Using the Info command, you can pull the following status information (not all) of the redis-server:
client
connected_clients:1
Client_longest_output_list :0 // Redis – Specifies the maximum length of outputBuffer list on the server
Client_biggest_input_buf :0. // Redis – Specifies the maximum length of inputBuffer bytes on the server
blocked_clients:0
Memory
used_memory:848392
Used_memory_human: 828.51 K
used_memory_rss:3620864
Used_memory_rss_human: 3.45 M
used_memory_peak:619108296
Used_memory_peak_human: 590.43 M
Used_memory_peak_perc: 0.14%
Used_memory_overhead :836182 // The amount of memory redis-server uses to maintain its own structure other than the dataset
used_memory_startup:786552
used_memory_dataset:12210
Used_memory_dataset_perc: 19.74%
To obtain the client_longest_output_list and client_longest_output_list status, all clients on the Redis-server side need to be traversed, as shown in getClientsMaxBuffers. You might see the same O(N) operation here.

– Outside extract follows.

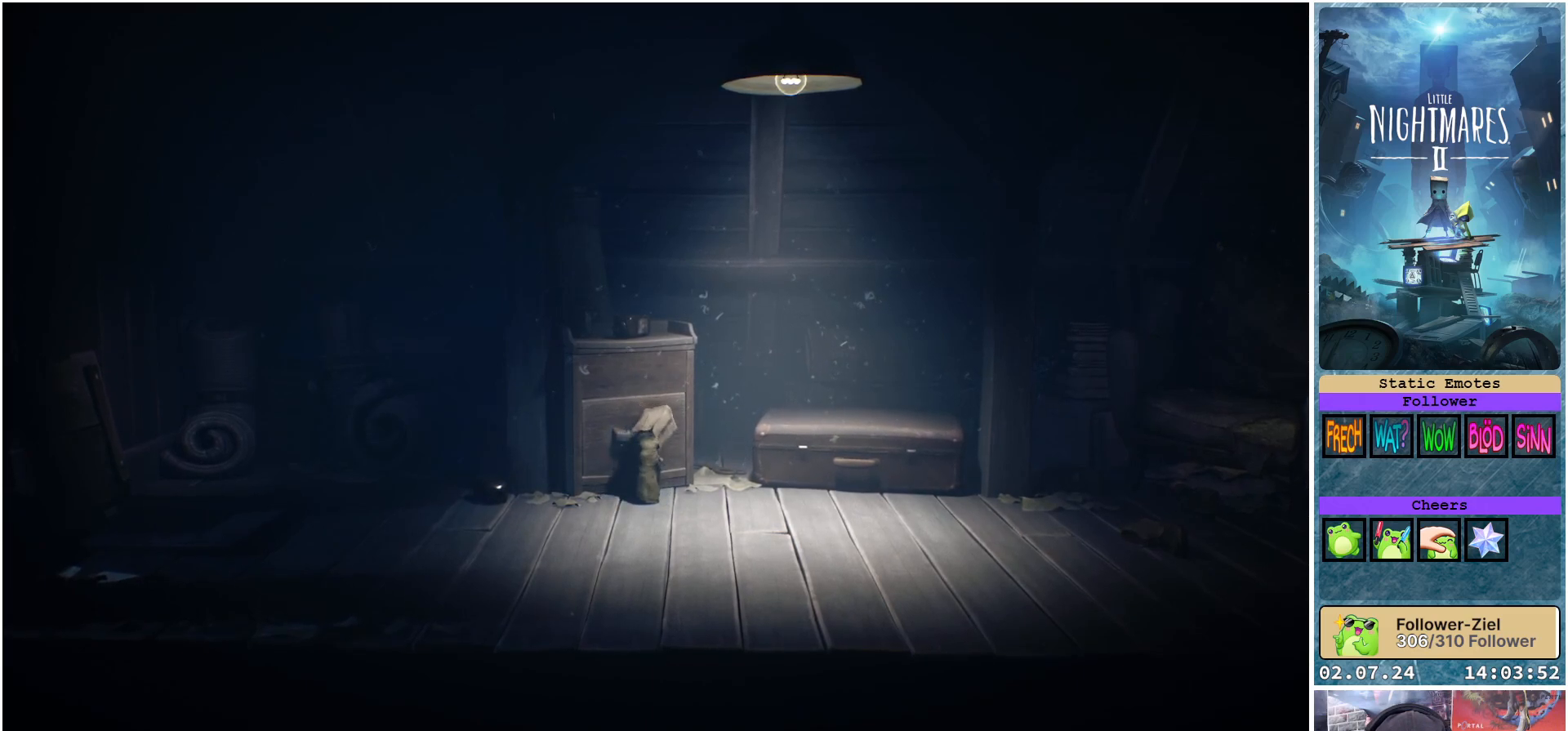
{"buttons": ["R1"], "left_stick": "down", "right_stick": "center", "events": []}
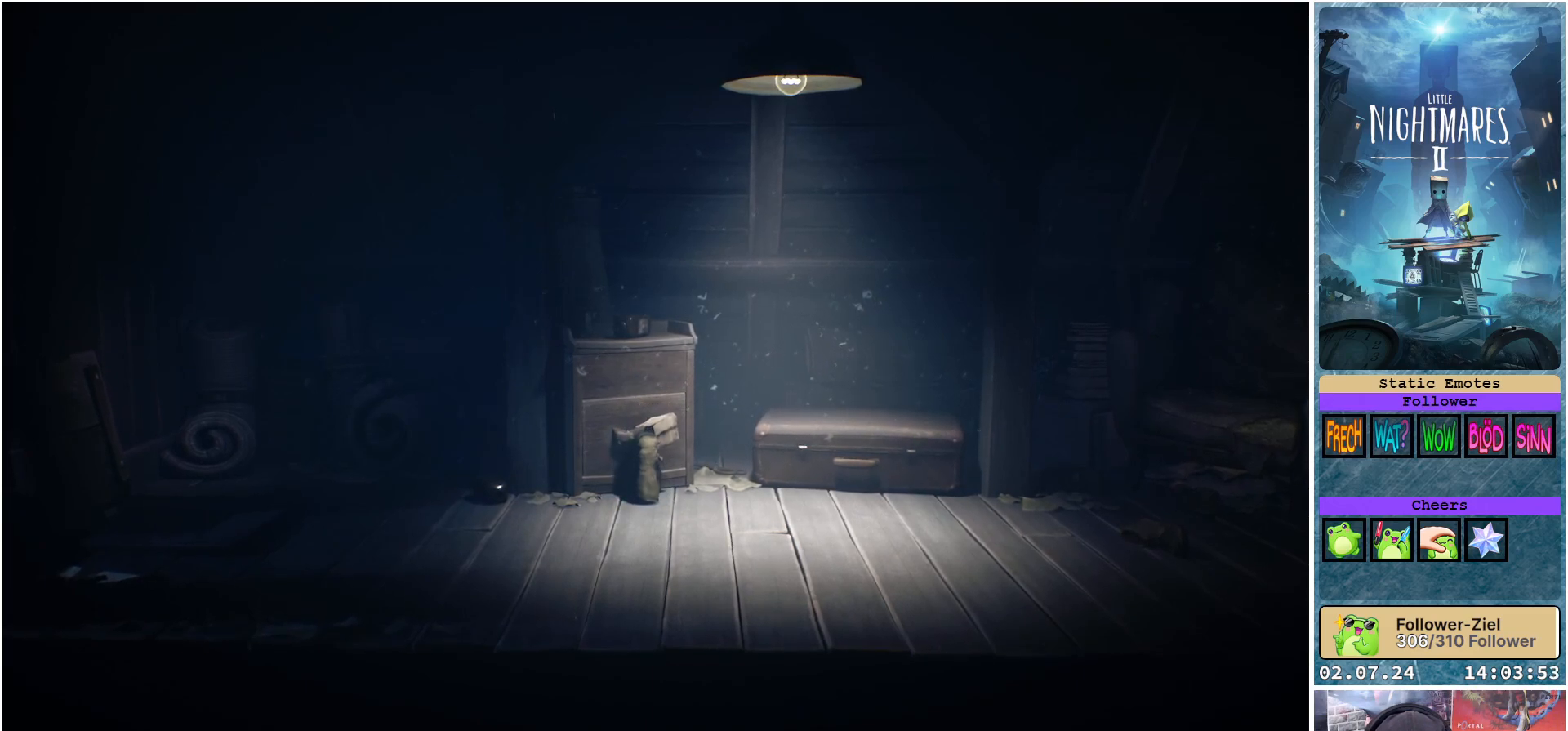
{"buttons": ["R1"], "left_stick": "down", "right_stick": "center", "events": []}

void getClientsMaxBuffers(unsigned long *longest_output_list,
unsigned long *biggest_input_buffer) {
client *c;
listNode *ln;
listIter li;
unsigned long lol = 0, bib = 0;
/* Traverses all clients, complexity O(N) */
listRewind(server.clients,&li);
while ((ln = listNext(&li)) ! = NULL) {
c = listNodeValue(ln);
if (listLength(c->reply) > lol) lol = listLength(c->reply);
if (sdslen(c->querybuf) > bib) bib = sdslen(c->querybuf);
}
*longest_output_list = lol;
*biggest_input_buffer = bib;
}
In order to get the USED_memory_overhead state, we also need to count the total amount of outputBuffer used by all clients, as shown by getMemoryOverheadData:
struct redisMemOverhead *getMemoryOverheadData(void) {
/ *… * /
mem = 0;
if (server.repl_backlog)
mem += zmalloc_size(server.repl_backlog);
mh->repl_backlog = mem;
mem_total += mem;
/ *… * /
mem = 0;
if (listLength(server.clients)) {
listIter li;
listNode *ln;
/* Iterate over all clients and calculate the total memory occupied by all clients’ outputBuffer. The complexity is O(N) */
listRewind(server.clients,&li);
while((ln = listNext(&li))) {
client *c = listNodeValue(ln);
if (c->flags & CLIENT_SLAVE)
continue;
mem += getClientOutputBufferMemoryUsage(c);
mem += sdsAllocSize(c->querybuf);
mem += sizeof(client);
}
}
mh->clients_normal = mem;
mem_total+=mem;
mem = 0;
if (server.aof_state ! = AOF_OFF) {
mem += sdslen(server.aof_buf);
mem += aofRewriteBufferSize();
}
mh->aof_buffer = mem;
mem_total+=mem;
/ *… * /
return mh;
}
The experiment
According to the above analysis, when the number of connections is high (N of O(N) is large), the frequency of executing the info command consumes more CPU.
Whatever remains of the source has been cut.